[Dataset entries]
◇ ◇ ◇ ◇ ◇
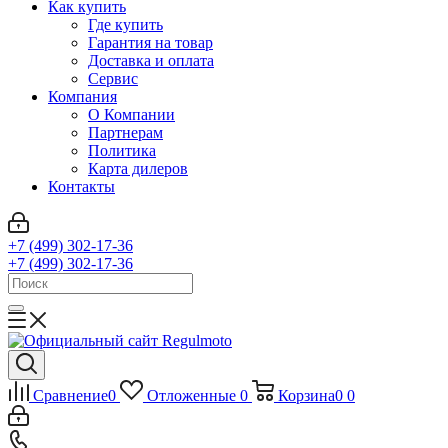
Как купить
Где купить
Гарантия на товар
Доставка и оплата
Сервис
Компания
О Компании
Партнерам
Политика
Карта дилеров
Контакты
+7 (499) 302-17-36
+7 (499) 302-17-36
Сравнение
0
Отложенные
0
Корзина
0
0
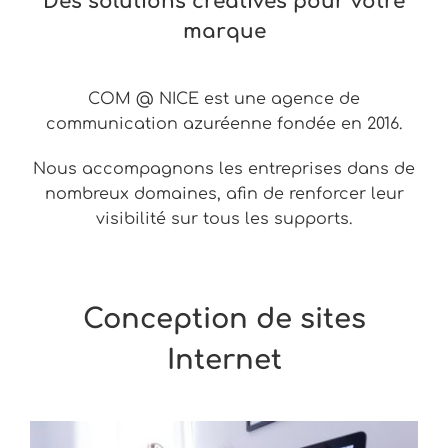
Des solutions créatives pour votre
marque
COM @ NICE est une agence de
communication azuréenne fondée en 2016.
Nous accompagnons les entreprises dans de
nombreux domaines, afin de renforcer leur
visibilité sur tous les supports.
Conception de sites
Internet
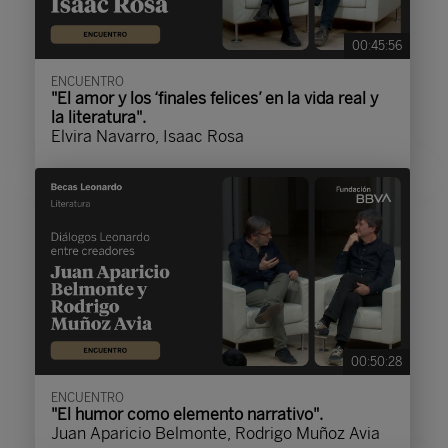
00:45:56
ENCUENTRO
"El amor y los ‘finales felices’ en la vida real y
la literatura".
Elvira Navarro, Isaac Rosa
00:50:28
ENCUENTRO
"El humor como elemento narrativo".
Juan Aparicio Belmonte, Rodrigo Muñoz Avia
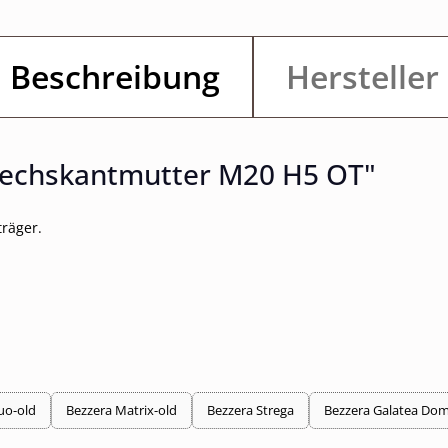
Beschreibung
Hersteller
Sechskantmutter M20 H5 OT"
träger.
uo-old
Bezzera Matrix-old
Bezzera Strega
Bezzera Galatea Do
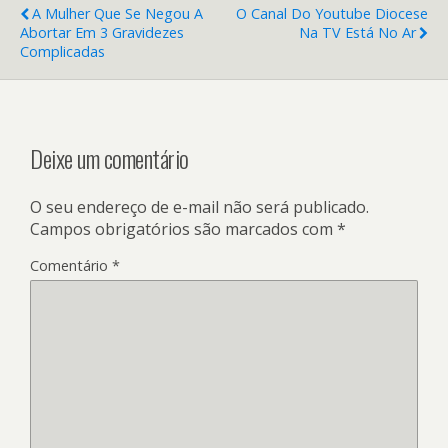
A Mulher Que Se Negou A
O Canal Do Youtube Diocese
Abortar Em 3 Gravidezes
Na TV Está No Ar
Complicadas
Deixe um comentário
O seu endereço de e-mail não será publicado.
Campos obrigatórios são marcados com
*
Comentário
*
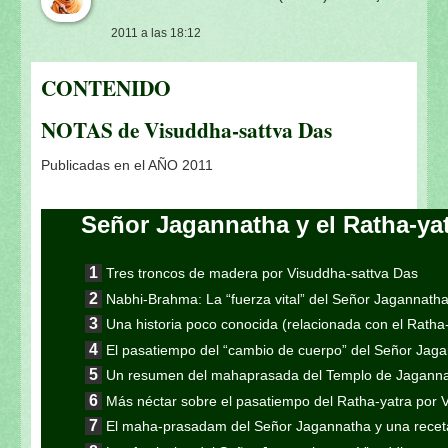
2011 a las 18:12
CONTENIDO
NOTAS de Visuddha-sattva Das
Publicadas en el AÑO 2011
Señor Jagannatha y el Ratha-ya
Tres troncos de madera por Visuddha-sattva Das
Nabhi-Brahma: La “fuerza vital” del Señor Jagannath
Una historia poco conocida (relacionada con el Ratha
El pasatiempo del “cambio de cuerpo” del Señor Jag
Un resumen del mahaprasada del Templo de Jaganna
Más néctar sobre el pasatiempo del Ratha-yatra por 
El maha-prasadam del Señor Jagannatha y una receta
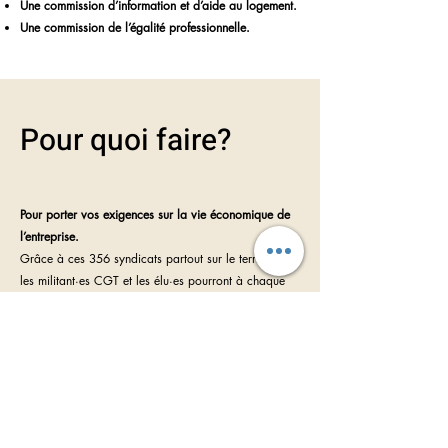
Une commission d’information et d’aide au logement.
Une commission de l’égalité professionnelle.
Pour quoi faire?
Pour porter vos exigences sur la vie économique de
l’entreprise.
Grâce à ces 356 syndicats partout sur le territoire,
les militant·es CGT et les élu·es pourront à chaque
mauvais coup de la direction porté à nos conditions
de travail et de vie, riposter par des propositions,
des actions et la négociation du local au national.
Dans les différentes instances des CSE, la défense
d’un service public ferroviaire restera leur boussole.
Pour la gestion des activités sociales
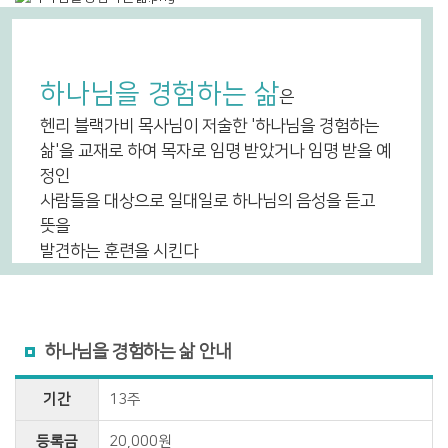
하나님을 경험하는 삶
은
헨리 블랙가비 목사님이 저술한 '하나님을 경험하는
삶'을 교재로 하여 목자로 임명 받았거나 임명 받을 예
정인
사람들을 대상으로 일대일로 하나님의 음성을 듣고
뜻을
발견하는 훈련을 시킨다
하나님을 경험하는 삶 안내
기간
13주
등록금
20,000원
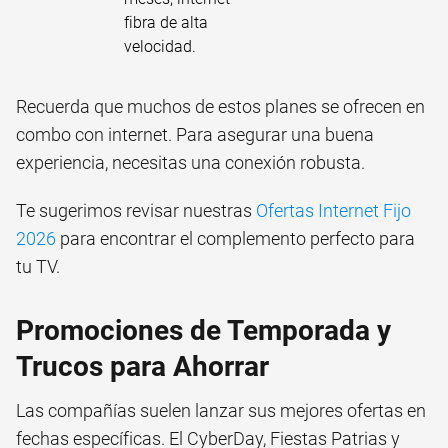
fibra de alta
velocidad.
Recuerda que muchos de estos planes se ofrecen en
combo con internet. Para asegurar una buena
experiencia, necesitas una conexión robusta.
Te sugerimos revisar nuestras
Ofertas Internet Fijo
2026
para encontrar el complemento perfecto para
tu TV.
Promociones de Temporada y
Trucos para Ahorrar
Las compañías suelen lanzar sus mejores ofertas en
fechas específicas. El CyberDay, Fiestas Patrias y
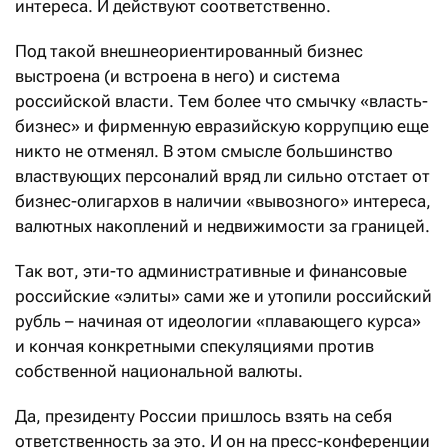
интереса. И действуют соответственно.
Под такой внешнеориентированный бизнес
выстроена (и встроена в него) и система
российской власти. Тем более что смычку «власть-
бизнес» и фирменную евразийскую коррупцию еще
никто не отменял. В этом смысле большинство
властвующих персоналий вряд ли сильно отстает от
бизнес-олигархов в наличии «вывозного» интереса,
валютных накоплений и недвижимости за границей.
Так вот, эти-то административные и финансовые
российские «элиты» сами же и утопили российский
рубль – начиная от идеологии «плавающего курса»
и кончая конкретными спекуляциями против
собственной национальной валюты.
Да, президенту России пришлось взять на себя
ответственность за это. И он на пресс-конференции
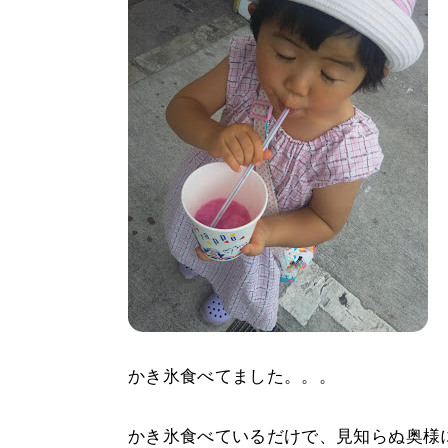
かき氷食べてました。。。
かき氷食べているだけで、見知らぬ奥様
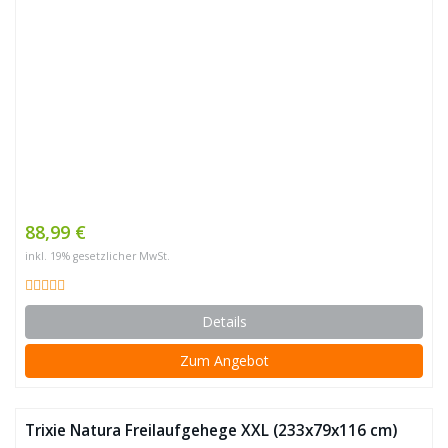
88,99 €
inkl. 19% gesetzlicher MwSt.
Details
Zum Angebot
Trixie Natura Freilaufgehege XXL (233x79x116 cm)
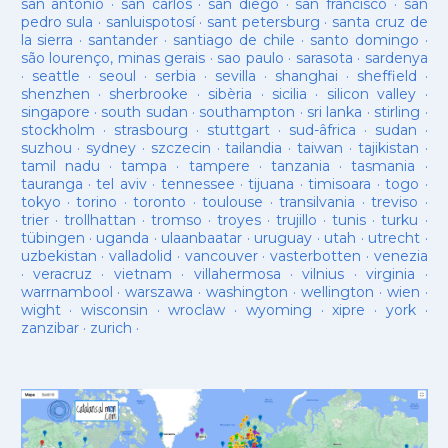
san antonio
·
san carlos
·
san diego
·
san francisco
·
san
pedro sula
·
sanluispotosí
·
sant petersburg
·
santa cruz de
la sierra
·
santander
·
santiago de chile
·
santo domingo
·
são lourenço, minas gerais
·
sao paulo
·
sarasota
·
sardenya
·
seattle
·
seoul
·
serbia
·
sevilla
·
shanghai
·
sheffield
·
shenzhen
·
sherbrooke
·
sibèria
·
sicilia
·
silicon valley
·
singapore
·
south sudan
·
southampton
·
sri lanka
·
stirling
·
stockholm
·
strasbourg
·
stuttgart
·
sud-âfrica
·
sudan
·
suzhou
·
sydney
·
szczecin
·
tailandia
·
taiwan
·
tajikistan
·
tamil nadu
·
tampa
·
tampere
·
tanzania
·
tasmania
·
tauranga
·
tel aviv
·
tennessee
·
tijuana
·
timisoara
·
togo
·
tokyo
·
torino
·
toronto
·
toulouse
·
transilvania
·
treviso
·
trier
·
trollhattan
·
tromso
·
troyes
·
trujillo
·
tunis
·
turku
·
tübingen
·
uganda
·
ulaanbaatar
·
uruguay
·
utah
·
utrecht
·
uzbekistan
·
valladolid
·
vancouver
·
vasterbotten
·
venezia
·
veracruz
·
vietnam
·
villahermosa
·
vilnius
·
virginia
·
warrnambool
·
warszawa
·
washington
·
wellington
·
wien
·
wight
·
wisconsin
·
wroclaw
·
wyoming
·
xipre
·
york
·
zanzibar
·
zurich
·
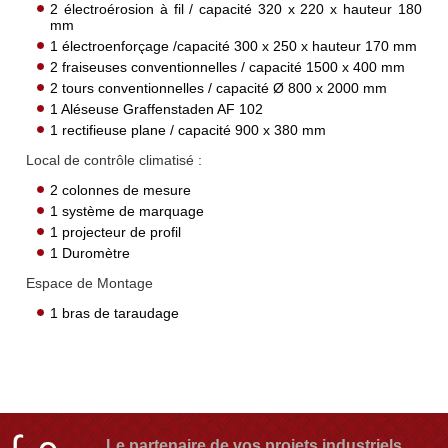
2 électroérosion à fil / capacité 320 x 220 x hauteur 180
mm
1 électroenforçage /capacité 300 x 250 x hauteur 170 mm
2 fraiseuses conventionnelles / capacité 1500 x 400 mm
2 tours conventionnelles / capacité Ø 800 x 2000 mm
1 Aléseuse Graffenstaden AF 102
1 rectifieuse plane / capacité 900 x 380 mm
Local de contrôle climatisé :
2 colonnes de mesure
1 système de marquage
1 projecteur de profil
1 Duromètre
Espace de Montage
1 bras de taraudage
Le partenaire de vos projets industriels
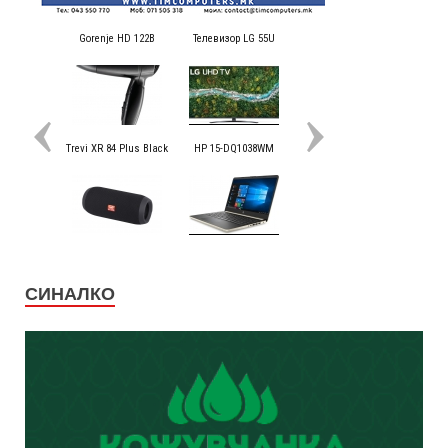
СИНАЛКО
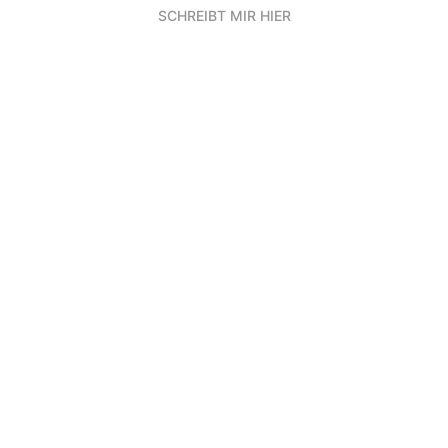
SCHREIBT MIR HIER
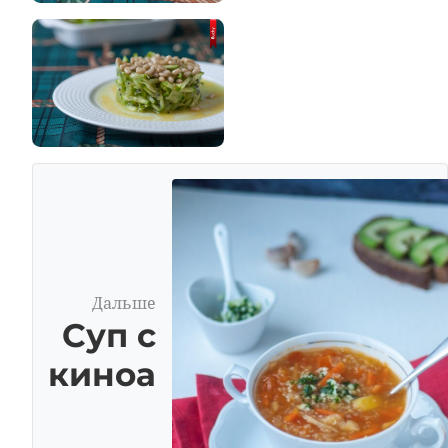
Дальше
Суп с
киноа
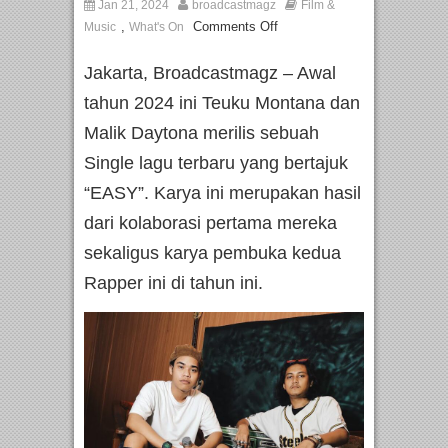
Jan 21, 2024
broadcastmagz
Film &
,
Comments Off
Music
What's On
Jakarta, Broadcastmagz – Awal
tahun 2024 ini Teuku Montana dan
Malik Daytona merilis sebuah
Single lagu terbaru yang bertajuk
“EASY”. Karya ini merupakan hasil
dari kolaborasi pertama mereka
sekaligus karya pembuka kedua
Rapper ini di tahun ini.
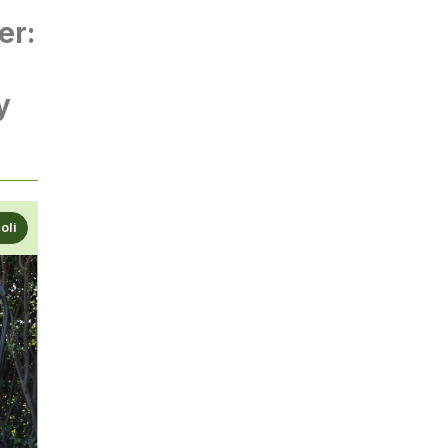
er:
y
coli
◇ ◇ ◇ ◇ ◇
Task instructions: Exactly as written, repeat the lines from the beginning of the entries up to and including the line with "visibilité sur tous les supports.", but not the pictures.

Solution:
Как купить
Где купить
Гарантия на товар
Доставка и оплата
Сервис
Компания
О Компании
Партнерам
Политика
Карта дилеров
Контакты
+7 (499) 302-17-36
+7 (499) 302-17-36
Сравнение
0
Отложенные
0
Корзина
0
0
Des solutions créatives pour votre
marque
COM @ NICE est une agence de
communication azuréenne fondée en 2016.
Nous accompagnons les entreprises dans de
nombreux domaines, afin de renforcer leur
visibilité sur tous les supports.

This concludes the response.